The problem: Below are some records; retype all of them exactly.

..............................

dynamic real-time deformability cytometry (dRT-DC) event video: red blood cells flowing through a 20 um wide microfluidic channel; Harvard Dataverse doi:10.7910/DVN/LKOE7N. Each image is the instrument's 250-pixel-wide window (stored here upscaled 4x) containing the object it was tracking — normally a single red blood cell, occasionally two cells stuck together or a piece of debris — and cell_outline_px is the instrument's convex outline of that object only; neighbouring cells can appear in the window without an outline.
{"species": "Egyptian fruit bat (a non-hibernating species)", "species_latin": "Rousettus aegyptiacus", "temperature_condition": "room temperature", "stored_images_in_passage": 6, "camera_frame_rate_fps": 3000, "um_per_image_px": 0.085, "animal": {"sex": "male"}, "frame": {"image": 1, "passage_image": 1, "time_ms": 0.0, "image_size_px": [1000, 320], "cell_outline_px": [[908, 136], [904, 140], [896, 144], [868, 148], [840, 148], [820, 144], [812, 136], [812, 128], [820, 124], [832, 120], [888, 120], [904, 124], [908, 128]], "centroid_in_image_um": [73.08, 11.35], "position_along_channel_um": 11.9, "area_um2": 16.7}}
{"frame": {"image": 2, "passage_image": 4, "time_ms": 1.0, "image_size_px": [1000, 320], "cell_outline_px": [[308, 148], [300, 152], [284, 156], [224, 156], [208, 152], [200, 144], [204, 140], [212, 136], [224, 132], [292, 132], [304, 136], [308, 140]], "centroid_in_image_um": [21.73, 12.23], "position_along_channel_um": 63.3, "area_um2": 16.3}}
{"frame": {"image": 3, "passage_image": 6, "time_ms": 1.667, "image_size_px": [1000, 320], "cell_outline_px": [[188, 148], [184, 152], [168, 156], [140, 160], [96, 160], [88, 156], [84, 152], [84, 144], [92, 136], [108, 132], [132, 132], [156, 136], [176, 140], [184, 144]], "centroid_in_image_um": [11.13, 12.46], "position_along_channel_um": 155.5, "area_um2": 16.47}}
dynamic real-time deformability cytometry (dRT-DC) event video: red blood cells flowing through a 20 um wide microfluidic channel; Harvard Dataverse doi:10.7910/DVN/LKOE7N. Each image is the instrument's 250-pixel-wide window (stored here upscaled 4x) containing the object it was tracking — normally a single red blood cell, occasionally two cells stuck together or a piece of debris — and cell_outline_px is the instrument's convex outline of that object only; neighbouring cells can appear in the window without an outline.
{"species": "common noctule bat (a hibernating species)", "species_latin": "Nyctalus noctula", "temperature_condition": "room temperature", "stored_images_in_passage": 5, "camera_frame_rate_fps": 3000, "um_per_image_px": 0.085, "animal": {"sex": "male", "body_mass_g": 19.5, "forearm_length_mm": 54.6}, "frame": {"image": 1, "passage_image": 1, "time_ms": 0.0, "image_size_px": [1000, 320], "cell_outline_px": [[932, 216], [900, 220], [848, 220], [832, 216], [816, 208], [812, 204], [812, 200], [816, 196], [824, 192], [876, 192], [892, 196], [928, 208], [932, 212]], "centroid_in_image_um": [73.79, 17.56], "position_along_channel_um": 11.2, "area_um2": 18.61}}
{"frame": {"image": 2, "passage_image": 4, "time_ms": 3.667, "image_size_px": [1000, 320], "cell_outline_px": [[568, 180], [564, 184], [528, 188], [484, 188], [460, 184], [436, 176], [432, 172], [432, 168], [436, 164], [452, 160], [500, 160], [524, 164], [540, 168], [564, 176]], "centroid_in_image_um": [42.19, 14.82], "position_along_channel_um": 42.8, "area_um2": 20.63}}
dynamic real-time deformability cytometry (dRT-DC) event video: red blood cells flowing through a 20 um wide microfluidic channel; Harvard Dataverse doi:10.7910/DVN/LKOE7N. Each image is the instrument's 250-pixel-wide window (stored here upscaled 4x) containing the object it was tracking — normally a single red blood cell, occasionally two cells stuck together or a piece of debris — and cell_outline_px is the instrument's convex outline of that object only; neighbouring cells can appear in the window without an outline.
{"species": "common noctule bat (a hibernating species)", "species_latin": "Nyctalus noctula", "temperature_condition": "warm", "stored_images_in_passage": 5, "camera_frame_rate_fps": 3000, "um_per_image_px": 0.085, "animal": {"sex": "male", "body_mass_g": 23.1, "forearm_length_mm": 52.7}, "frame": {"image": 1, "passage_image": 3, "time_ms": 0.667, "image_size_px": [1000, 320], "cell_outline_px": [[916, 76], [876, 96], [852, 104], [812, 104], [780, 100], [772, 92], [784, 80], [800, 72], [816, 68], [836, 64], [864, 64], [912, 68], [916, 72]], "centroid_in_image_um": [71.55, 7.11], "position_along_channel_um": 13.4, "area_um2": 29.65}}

..............................

Response below:
dynamic real-time deformability cytometry (dRT-DC) event video: red blood cells flowing through a 20 um wide microfluidic channel; Harvard Dataverse doi:10.7910/DVN/LKOE7N. Each image is the instrument's 250-pixel-wide window (stored here upscaled 4x) containing the object it was tracking — normally a single red blood cell, occasionally two cells stuck together or a piece of debris — and cell_outline_px is the instrument's convex outline of that object only; neighbouring cells can appear in the window without an outline.
{"species": "Egyptian fruit bat (a non-hibernating species)", "species_latin": "Rousettus aegyptiacus", "temperature_condition": "room temperature", "stored_images_in_passage": 6, "camera_frame_rate_fps": 3000, "um_per_image_px": 0.085, "animal": {"sex": "male"}, "frame": {"image": 1, "passage_image": 1, "time_ms": 0.0, "image_size_px": [1000, 320], "cell_outline_px": [[908, 136], [904, 140], [896, 144], [868, 148], [840, 148], [820, 144], [812, 136], [812, 128], [820, 124], [832, 120], [888, 120], [904, 124], [908, 128]], "centroid_in_image_um": [73.08, 11.35], "position_along_channel_um": 11.9, "area_um2": 16.7}}
{"frame": {"image": 2, "passage_image": 4, "time_ms": 1.0, "image_size_px": [1000, 320], "cell_outline_px": [[308, 148], [300, 152], [284, 156], [224, 156], [208, 152], [200, 144], [204, 140], [212, 136], [224, 132], [292, 132], [304, 136], [308, 140]], "centroid_in_image_um": [21.73, 12.23], "position_along_channel_um": 63.3, "area_um2": 16.3}}
{"frame": {"image": 3, "passage_image": 6, "time_ms": 1.667, "image_size_px": [1000, 320], "cell_outline_px": [[188, 148], [184, 152], [168, 156], [140, 160], [96, 160], [88, 156], [84, 152], [84, 144], [92, 136], [108, 132], [132, 132], [156, 136], [176, 140], [184, 144]], "centroid_in_image_um": [11.13, 12.46], "position_along_channel_um": 155.5, "area_um2": 16.47}}
dynamic real-time deformability cytometry (dRT-DC) event video: red blood cells flowing through a 20 um wide microfluidic channel; Harvard Dataverse doi:10.7910/DVN/LKOE7N. Each image is the instrument's 250-pixel-wide window (stored here upscaled 4x) containing the object it was tracking — normally a single red blood cell, occasionally two cells stuck together or a piece of debris — and cell_outline_px is the instrument's convex outline of that object only; neighbouring cells can appear in the window without an outline.
{"species": "common noctule bat (a hibernating species)", "species_latin": "Nyctalus noctula", "temperature_condition": "room temperature", "stored_images_in_passage": 5, "camera_frame_rate_fps": 3000, "um_per_image_px": 0.085, "animal": {"sex": "male", "body_mass_g": 19.5, "forearm_length_mm": 54.6}, "frame": {"image": 1, "passage_image": 1, "time_ms": 0.0, "image_size_px": [1000, 320], "cell_outline_px": [[932, 216], [900, 220], [848, 220], [832, 216], [816, 208], [812, 204], [812, 200], [816, 196], [824, 192], [876, 192], [892, 196], [928, 208], [932, 212]], "centroid_in_image_um": [73.79, 17.56], "position_along_channel_um": 11.2, "area_um2": 18.61}}
{"frame": {"image": 2, "passage_image": 4, "time_ms": 3.667, "image_size_px": [1000, 320], "cell_outline_px": [[568, 180], [564, 184], [528, 188], [484, 188], [460, 184], [436, 176], [432, 172], [432, 168], [436, 164], [452, 160], [500, 160], [524, 164], [540, 168], [564, 176]], "centroid_in_image_um": [42.19, 14.82], "position_along_channel_um": 42.8, "area_um2": 20.63}}
dynamic real-time deformability cytometry (dRT-DC) event video: red blood cells flowing through a 20 um wide microfluidic channel; Harvard Dataverse doi:10.7910/DVN/LKOE7N. Each image is the instrument's 250-pixel-wide window (stored here upscaled 4x) containing the object it was tracking — normally a single red blood cell, occasionally two cells stuck together or a piece of debris — and cell_outline_px is the instrument's convex outline of that object only; neighbouring cells can appear in the window without an outline.
{"species": "common noctule bat (a hibernating species)", "species_latin": "Nyctalus noctula", "temperature_condition": "warm", "stored_images_in_passage": 5, "camera_frame_rate_fps": 3000, "um_per_image_px": 0.085, "animal": {"sex": "male", "body_mass_g": 23.1, "forearm_length_mm": 52.7}, "frame": {"image": 1, "passage_image": 3, "time_ms": 0.667, "image_size_px": [1000, 320], "cell_outline_px": [[916, 76], [876, 96], [852, 104], [812, 104], [780, 100], [772, 92], [784, 80], [800, 72], [816, 68], [836, 64], [864, 64], [912, 68], [916, 72]], "centroid_in_image_um": [71.55, 7.11], "position_along_channel_um": 13.4, "area_um2": 29.65}}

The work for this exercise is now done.